Help parents avoid becoming a part of their child’s rituals
Most parents want the best for their child, which includes trying to protect them from any harm. It is therefore understandable and not uncommon that when the child with OCD presents to the parents with severe distress, the parents will do anything to avoid or reduce that distress for the child. In families with children who have OCD, this includes parents helping children to do their rituals as the parents realise that by doing the ritual the child’s distress and pain decreases even if only for a short while. However, in the long-term this only helps to maintain and even exacerbate the child’s OCD. A medical professional may help reduce the family’s distress by explaining that it is crucial for parents to avoid taking part in the child’s rituals in any way. This may cause distress in the short-term but in the long-term it will benefit the child in getting the OCD under control.
Embolden parents to encourage, not give advise
OCD can be frustrating for both the child and parents. It may often lead to parents screaming and shouting at the child to “stop washing your hands”. This advice giving does not help the child with OCD but rather brings upon more anxiety leading to exacerbations in the child’s OCD behaviour. The medical professional can therefore suggest that parents adopt an encouraging nature with the child and rather say something such as “I can see Mr. Clean is getting to you today and really wants you to stay at the basin. Could you possibly try to resist Mr. Clean for a little bit and leave the basin”.
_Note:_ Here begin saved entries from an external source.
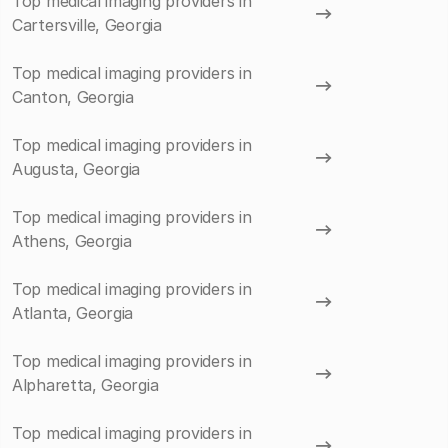
Top medical imaging providers in
Cartersville, Georgia
Top medical imaging providers in
Canton, Georgia
Top medical imaging providers in
Augusta, Georgia
Top medical imaging providers in
Athens, Georgia
Top medical imaging providers in
Atlanta, Georgia
Top medical imaging providers in
Alpharetta, Georgia
Top medical imaging providers in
Encourage parents to be kind to their child and teach their child to be kind to him/herself
It is imperative for parents to realise that the child is in a battle with OCD. There are times when OCD will ask the child to carry out a ritual and the child will win by being able to resist but OCD is powerful and there will be times when the anxiety and distress will just be too much and the child will give in to doing rituals. The child can feel quite despondent when OCD does win but it is essential to acknowledge that this is part of the course and treatment of OCD. It is therefore important for the child to be kind to him/herself and for the parents to take on this same attitude. This, however, does not mean giving up. It means that this time OCD won but next time the child is encouraged to win by being brave enough to resist the ritual.
As can be seen from the above discussion, OCD is a challenging topic. This is true not only for the child with OCD, the child’s parents and family, but also for the medical professional. The above is a taste of some of the skills the medical professionals can impart to the parents of children with OCD, that the parents can adopt to help their child beat OCD. Please be advised that this is only a taste and it is imperative to advise the parents and child to seek treatment from a mental health professional trained in OCD. Once the child gets the help they require they may be able to get their OCD symptoms under control and in turn reduce their parents’ stress.
March, J. S. & Benton, C. M. (2007). Talking Back To OCD: The Program That Helps Kids and Teens Say “No Way” – And Parents Say “Way To Go”. New York: Guilford Press.